● WHAT IS REQUIRED
Repeat the data in full. Every line must match.

● RECORDS FOR THE EXERCISE
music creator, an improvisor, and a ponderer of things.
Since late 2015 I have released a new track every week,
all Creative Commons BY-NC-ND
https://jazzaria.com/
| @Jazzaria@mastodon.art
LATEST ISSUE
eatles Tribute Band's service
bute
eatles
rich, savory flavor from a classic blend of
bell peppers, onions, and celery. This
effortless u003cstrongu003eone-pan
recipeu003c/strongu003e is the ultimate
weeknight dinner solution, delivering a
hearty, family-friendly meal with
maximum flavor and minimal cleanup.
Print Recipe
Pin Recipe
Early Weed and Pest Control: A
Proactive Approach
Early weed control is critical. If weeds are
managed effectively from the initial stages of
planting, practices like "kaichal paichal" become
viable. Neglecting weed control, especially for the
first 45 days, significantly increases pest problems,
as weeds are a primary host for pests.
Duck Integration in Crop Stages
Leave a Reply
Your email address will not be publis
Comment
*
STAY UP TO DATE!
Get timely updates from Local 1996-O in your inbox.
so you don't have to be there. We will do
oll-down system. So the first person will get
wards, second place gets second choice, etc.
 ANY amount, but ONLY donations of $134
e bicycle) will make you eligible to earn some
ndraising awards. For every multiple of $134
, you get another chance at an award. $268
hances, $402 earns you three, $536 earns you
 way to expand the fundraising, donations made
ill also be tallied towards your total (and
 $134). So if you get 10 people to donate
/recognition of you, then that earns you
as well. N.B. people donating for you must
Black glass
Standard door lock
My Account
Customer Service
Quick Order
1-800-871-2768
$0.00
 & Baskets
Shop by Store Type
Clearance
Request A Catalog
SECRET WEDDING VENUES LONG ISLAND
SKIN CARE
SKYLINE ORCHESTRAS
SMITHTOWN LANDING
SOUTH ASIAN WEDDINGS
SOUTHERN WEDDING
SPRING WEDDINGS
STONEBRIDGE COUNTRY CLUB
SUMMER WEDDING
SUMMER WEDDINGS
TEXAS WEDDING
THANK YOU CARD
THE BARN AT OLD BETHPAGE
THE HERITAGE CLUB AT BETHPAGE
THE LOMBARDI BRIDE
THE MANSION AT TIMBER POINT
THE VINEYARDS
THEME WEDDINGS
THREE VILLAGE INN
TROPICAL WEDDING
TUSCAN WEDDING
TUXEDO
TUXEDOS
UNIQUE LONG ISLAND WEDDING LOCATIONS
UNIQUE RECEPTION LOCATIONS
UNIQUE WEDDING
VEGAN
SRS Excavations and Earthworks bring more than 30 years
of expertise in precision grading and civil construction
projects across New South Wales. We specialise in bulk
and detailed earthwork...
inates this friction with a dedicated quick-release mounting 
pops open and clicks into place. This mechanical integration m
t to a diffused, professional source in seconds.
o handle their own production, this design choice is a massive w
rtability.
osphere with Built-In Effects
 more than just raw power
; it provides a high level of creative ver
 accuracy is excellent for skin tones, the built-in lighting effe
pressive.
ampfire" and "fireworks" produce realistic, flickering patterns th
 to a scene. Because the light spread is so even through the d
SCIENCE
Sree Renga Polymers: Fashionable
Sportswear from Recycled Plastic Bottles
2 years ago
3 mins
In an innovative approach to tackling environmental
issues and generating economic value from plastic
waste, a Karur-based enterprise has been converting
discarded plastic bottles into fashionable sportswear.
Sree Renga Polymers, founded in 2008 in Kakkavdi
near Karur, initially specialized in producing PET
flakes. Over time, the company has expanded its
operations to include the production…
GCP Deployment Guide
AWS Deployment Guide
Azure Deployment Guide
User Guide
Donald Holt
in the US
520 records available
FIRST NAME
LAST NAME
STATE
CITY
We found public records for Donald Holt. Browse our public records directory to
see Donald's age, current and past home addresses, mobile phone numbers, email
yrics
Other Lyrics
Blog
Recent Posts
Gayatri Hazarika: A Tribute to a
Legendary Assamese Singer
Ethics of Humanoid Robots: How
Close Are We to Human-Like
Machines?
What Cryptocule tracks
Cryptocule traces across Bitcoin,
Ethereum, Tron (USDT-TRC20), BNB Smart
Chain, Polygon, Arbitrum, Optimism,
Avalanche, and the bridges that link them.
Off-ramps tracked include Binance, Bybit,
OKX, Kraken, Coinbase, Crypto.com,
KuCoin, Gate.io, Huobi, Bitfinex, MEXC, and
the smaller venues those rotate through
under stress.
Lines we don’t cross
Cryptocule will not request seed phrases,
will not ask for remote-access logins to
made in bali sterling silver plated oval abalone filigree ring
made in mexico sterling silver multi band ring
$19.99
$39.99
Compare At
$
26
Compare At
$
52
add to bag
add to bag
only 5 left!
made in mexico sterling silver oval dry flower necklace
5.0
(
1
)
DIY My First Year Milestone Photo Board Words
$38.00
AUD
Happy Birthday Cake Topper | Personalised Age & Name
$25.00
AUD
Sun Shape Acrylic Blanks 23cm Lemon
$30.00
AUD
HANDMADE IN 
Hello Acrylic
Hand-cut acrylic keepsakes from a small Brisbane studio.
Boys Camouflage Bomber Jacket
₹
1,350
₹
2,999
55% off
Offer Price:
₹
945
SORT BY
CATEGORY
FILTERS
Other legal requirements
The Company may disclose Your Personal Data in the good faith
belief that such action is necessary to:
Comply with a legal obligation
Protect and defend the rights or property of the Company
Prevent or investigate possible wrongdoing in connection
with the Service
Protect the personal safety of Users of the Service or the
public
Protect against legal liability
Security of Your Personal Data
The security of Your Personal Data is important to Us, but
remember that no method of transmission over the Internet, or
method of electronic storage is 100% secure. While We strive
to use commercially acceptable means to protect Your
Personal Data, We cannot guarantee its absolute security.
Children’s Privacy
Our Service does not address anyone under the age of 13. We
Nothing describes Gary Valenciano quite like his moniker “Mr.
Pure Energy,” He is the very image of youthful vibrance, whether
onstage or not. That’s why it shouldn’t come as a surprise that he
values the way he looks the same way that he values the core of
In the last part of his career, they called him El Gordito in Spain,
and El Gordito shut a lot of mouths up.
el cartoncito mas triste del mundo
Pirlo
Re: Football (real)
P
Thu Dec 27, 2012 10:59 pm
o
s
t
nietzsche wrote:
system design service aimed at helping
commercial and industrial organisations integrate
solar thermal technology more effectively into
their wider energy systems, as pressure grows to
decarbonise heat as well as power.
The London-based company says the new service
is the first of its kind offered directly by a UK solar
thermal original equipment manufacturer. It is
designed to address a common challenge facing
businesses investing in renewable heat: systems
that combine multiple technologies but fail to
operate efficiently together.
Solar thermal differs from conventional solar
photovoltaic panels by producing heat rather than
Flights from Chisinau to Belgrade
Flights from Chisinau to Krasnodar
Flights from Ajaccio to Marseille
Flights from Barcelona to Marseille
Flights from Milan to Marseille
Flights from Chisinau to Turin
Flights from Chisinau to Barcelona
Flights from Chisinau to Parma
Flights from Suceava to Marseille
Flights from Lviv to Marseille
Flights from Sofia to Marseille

● FINISHED EXERCISE
music creator, an improvisor, and a ponderer of things.
Since late 2015 I have released a new track every week,
all Creative Commons BY-NC-ND
https://jazzaria.com/
| @Jazzaria@mastodon.art
LATEST ISSUE
eatles Tribute Band's service
bute
eatles
rich, savory flavor from a classic blend of
bell peppers, onions, and celery. This
effortless u003cstrongu003eone-pan
recipeu003c/strongu003e is the ultimate
weeknight dinner solution, delivering a
hearty, family-friendly meal with
maximum flavor and minimal cleanup.
Print Recipe
Pin Recipe
Early Weed and Pest Control: A
Proactive Approach
Early weed control is critical. If weeds are
managed effectively from the initial stages of
planting, practices like "kaichal paichal" become
viable. Neglecting weed control, especially for the
first 45 days, significantly increases pest problems,
as weeds are a primary host for pests.
Duck Integration in Crop Stages
Leave a Reply
Your email address will not be publis
Comment
*
STAY UP TO DATE!
Get timely updates from Local 1996-O in your inbox.
so you don't have to be there. We will do
oll-down system. So the first person will get
wards, second place gets second choice, etc.
 ANY amount, but ONLY donations of $134
e bicycle) will make you eligible to earn some
ndraising awards. For every multiple of $134
, you get another chance at an award. $268
hances, $402 earns you three, $536 earns you
 way to expand the fundraising, donations made
ill also be tallied towards your total (and
 $134). So if you get 10 people to donate
/recognition of you, then that earns you
as well. N.B. people donating for you must
Black glass
Standard door lock
My Account
Customer Service
Quick Order
1-800-871-2768
$0.00
 & Baskets
Shop by Store Type
Clearance
Request A Catalog
SECRET WEDDING VENUES LONG ISLAND
SKIN CARE
SKYLINE ORCHESTRAS
SMITHTOWN LANDING
SOUTH ASIAN WEDDINGS
SOUTHERN WEDDING
SPRING WEDDINGS
STONEBRIDGE COUNTRY CLUB
SUMMER WEDDING
SUMMER WEDDINGS
TEXAS WEDDING
THANK YOU CARD
THE BARN AT OLD BETHPAGE
THE HERITAGE CLUB AT BETHPAGE
THE LOMBARDI BRIDE
THE MANSION AT TIMBER POINT
THE VINEYARDS
THEME WEDDINGS
THREE VILLAGE INN
TROPICAL WEDDING
TUSCAN WEDDING
TUXEDO
TUXEDOS
UNIQUE LONG ISLAND WEDDING LOCATIONS
UNIQUE RECEPTION LOCATIONS
UNIQUE WEDDING
VEGAN
SRS Excavations and Earthworks bring more than 30 years
of expertise in precision grading and civil construction
projects across New South Wales. We specialise in bulk
and detailed earthwork...
inates this friction with a dedicated quick-release mounting 
pops open and clicks into place. This mechanical integration m
t to a diffused, professional source in seconds.
o handle their own production, this design choice is a massive w
rtability.
osphere with Built-In Effects
 more than just raw power
; it provides a high level of creative ver
 accuracy is excellent for skin tones, the built-in lighting effe
pressive.
ampfire" and "fireworks" produce realistic, flickering patterns th
 to a scene. Because the light spread is so even through the d
SCIENCE
Sree Renga Polymers: Fashionable
Sportswear from Recycled Plastic Bottles
2 years ago
3 mins
In an innovative approach to tackling environmental
issues and generating economic value from plastic
waste, a Karur-based enterprise has been converting
discarded plastic bottles into fashionable sportswear.
Sree Renga Polymers, founded in 2008 in Kakkavdi
near Karur, initially specialized in producing PET
flakes. Over time, the company has expanded its
operations to include the production…
GCP Deployment Guide
AWS Deployment Guide
Azure Deployment Guide
User Guide
Donald Holt
in the US
520 records available
FIRST NAME
LAST NAME
STATE
CITY
We found public records for Donald Holt. Browse our public records directory to
see Donald's age, current and past home addresses, mobile phone numbers, email
yrics
Other Lyrics
Blog
Recent Posts
Gayatri Hazarika: A Tribute to a
Legendary Assamese Singer
Ethics of Humanoid Robots: How
Close Are We to Human-Like
Machines?
What Cryptocule tracks
Cryptocule traces across Bitcoin,
Ethereum, Tron (USDT-TRC20), BNB Smart
Chain, Polygon, Arbitrum, Optimism,
Avalanche, and the bridges that link them.
Off-ramps tracked include Binance, Bybit,
OKX, Kraken, Coinbase, Crypto.com,
KuCoin, Gate.io, Huobi, Bitfinex, MEXC, and
the smaller venues those rotate through
under stress.
Lines we don’t cross
Cryptocule will not request seed phrases,
will not ask for remote-access logins to
made in bali sterling silver plated oval abalone filigree ring
made in mexico sterling silver multi band ring
$19.99
$39.99
Compare At
$
26
Compare At
$
52
add to bag
add to bag
only 5 left!
made in mexico sterling silver oval dry flower necklace
5.0
(
1
)
DIY My First Year Milestone Photo Board Words
$38.00
AUD
Happy Birthday Cake Topper | Personalised Age & Name
$25.00
AUD
Sun Shape Acrylic Blanks 23cm Lemon
$30.00
AUD
HANDMADE IN 
Hello Acrylic
Hand-cut acrylic keepsakes from a small Brisbane studio.
Boys Camouflage Bomber Jacket
₹
1,350
₹
2,999
55% off
Offer Price:
₹
945
SORT BY
CATEGORY
FILTERS
Other legal requirements
The Company may disclose Your Personal Data in the good faith
belief that such action is necessary to:
Comply with a legal obligation
Protect and defend the rights or property of the Company
Prevent or investigate possible wrongdoing in connection
with the Service
Protect the personal safety of Users of the Service or the
public
Protect against legal liability
Security of Your Personal Data
The security of Your Personal Data is important to Us, but
remember that no method of transmission over the Internet, or
method of electronic storage is 100% secure. While We strive
to use commercially acceptable means to protect Your
Personal Data, We cannot guarantee its absolute security.
Children’s Privacy
Our Service does not address anyone under the age of 13. We
Nothing describes Gary Valenciano quite like his moniker “Mr.
Pure Energy,” He is the very image of youthful vibrance, whether
onstage or not. That’s why it shouldn’t come as a surprise that he
values the way he looks the same way that he values the core of
In the last part of his career, they called him El Gordito in Spain,
and El Gordito shut a lot of mouths up.
el cartoncito mas triste del mundo
Pirlo
Re: Football (real)
P
Thu Dec 27, 2012 10:59 pm
o
s
t
nietzsche wrote:
system design service aimed at helping
commercial and industrial organisations integrate
solar thermal technology more effectively into
their wider energy systems, as pressure grows to
decarbonise heat as well as power.
The London-based company says the new service
is the first of its kind offered directly by a UK solar
thermal original equipment manufacturer. It is
designed to address a common challenge facing
businesses investing in renewable heat: systems
that combine multiple technologies but fail to
operate efficiently together.
Solar thermal differs from conventional solar
photovoltaic panels by producing heat rather than
Flights from Chisinau to Belgrade
Flights from Chisinau to Krasnodar
Flights from Ajaccio to Marseille
Flights from Barcelona to Marseille
Flights from Milan to Marseille
Flights from Chisinau to Turin
Flights from Chisinau to Barcelona
Flights from Chisinau to Parma
Flights from Suceava to Marseille
Flights from Lviv to Marseille
Flights from Sofia to Marseille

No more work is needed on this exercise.